The cash conversion cycle was used to measure how efficient the company was in turning the increased sales into cash and ensure proper management of working capital. The controllable working capital was divided into quarterly sales then multiplied by the number of days in each quarter. It was discovered that in 2010 each quarter had 45 days while in 2011, had 34 days. There was a change of 11 days, which indicated a positive improvement in converting sales into cash thus reducing the allowances for bad debts (Solomon 2004).
TASK II Remuneration report
Tate & Lyle Corporation has one of its human resource objectives as to provide ethical employment practices to its people and across standards of their operations. In line with its business codes of conduct, the company’s approach is to attract, retain and motivate the right people who are aligned around the right values. In March 2012, the company increased its number of employees as a result of additional sectors in the organisation.
In order to reduce the supervision level, the company ensures a practice of employees’ engagement in all fronts. There is a belief in the company that engaged employees are happier and delivers better results that the supervised ones. The company also launched an employee engagement programme focused on employees’ survey. This is to ensure the company engage and support the employees in various ways (Warren 2000).
It is the responsibility of these remuneration committees to ensure that good remuneration policies and practices are adopted in an organisation in order to achieve the best value for shareholders. Pays, salaries and incentives have to be set at the correct level to attract and maintain good management and produce outstanding performances from the human capital engaged in production. The correct level must be in line with the general sector and thus provide a fair investment to shareholders.

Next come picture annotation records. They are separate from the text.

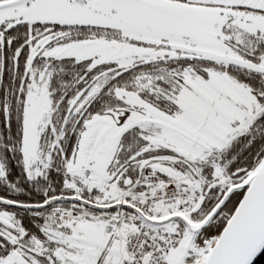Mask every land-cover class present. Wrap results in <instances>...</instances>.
<instances>
[{
  "label": "snow or ice",
  "instance_id": "obj_1",
  "mask_svg": "<svg viewBox=\"0 0 264 264\" xmlns=\"http://www.w3.org/2000/svg\"><path fill=\"white\" fill-rule=\"evenodd\" d=\"M0 264H264V0H0Z\"/></svg>",
  "mask_w": 264,
  "mask_h": 264
}]
</instances>
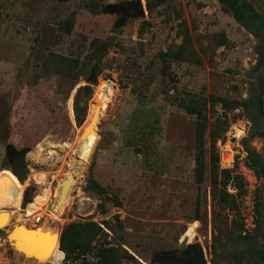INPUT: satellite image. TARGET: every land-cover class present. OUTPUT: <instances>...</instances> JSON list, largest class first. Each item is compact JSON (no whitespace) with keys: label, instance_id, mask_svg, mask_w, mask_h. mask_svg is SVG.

The remuneration committee comprises of independent non-executive directors and the chairman of the board. The committee meet before each board meeting. Their major mandate is to determine the remuneration package for each executive director. These packages include salary, bonus, benefits and term employment, long term incentives including those whose term may be terminated. The salary base is also determined by the committee in consultation with other senior executives. The remuneration of non-executives is set by the executive director and the company chairman (Hall 2005).
Other duties of the committee include the following:
- To review the competitiveness of the executive remuneration using real time data from an independent consultant professional.
- To review the operation of the long run incentive plans and annual bonus plans. This is in addition, to determining the participants of overall grant levels.
- Setting of performance targets for an annual bonus plans and long term incentive plans and review performance against targets.
The company maintains a pension plan for their employees in various countries. Some of the arrangements are defined benefit pension plans schemes. In addition, the employees are provided with medical cover and life insurance benefits as part of their retirement package.
During the year that ended on March 31, 2011, the committee was engaged on a comprehensive review of executive remuneration programs. The committee resolved to change3 the directors award limits under the performance share plan approved by shareholders at the 2010 AGM. These changes were aligned to the company’s business strategy that place more emphasis on driving the company’s growth and performances. The remunerations detailed on the report captures the new policies.
The changes to incentives are an important component in delivery of the business strategy. They help in the provision of focus on the drivers of sustained growth including product service innovation and strengthening the company position in high growth markets.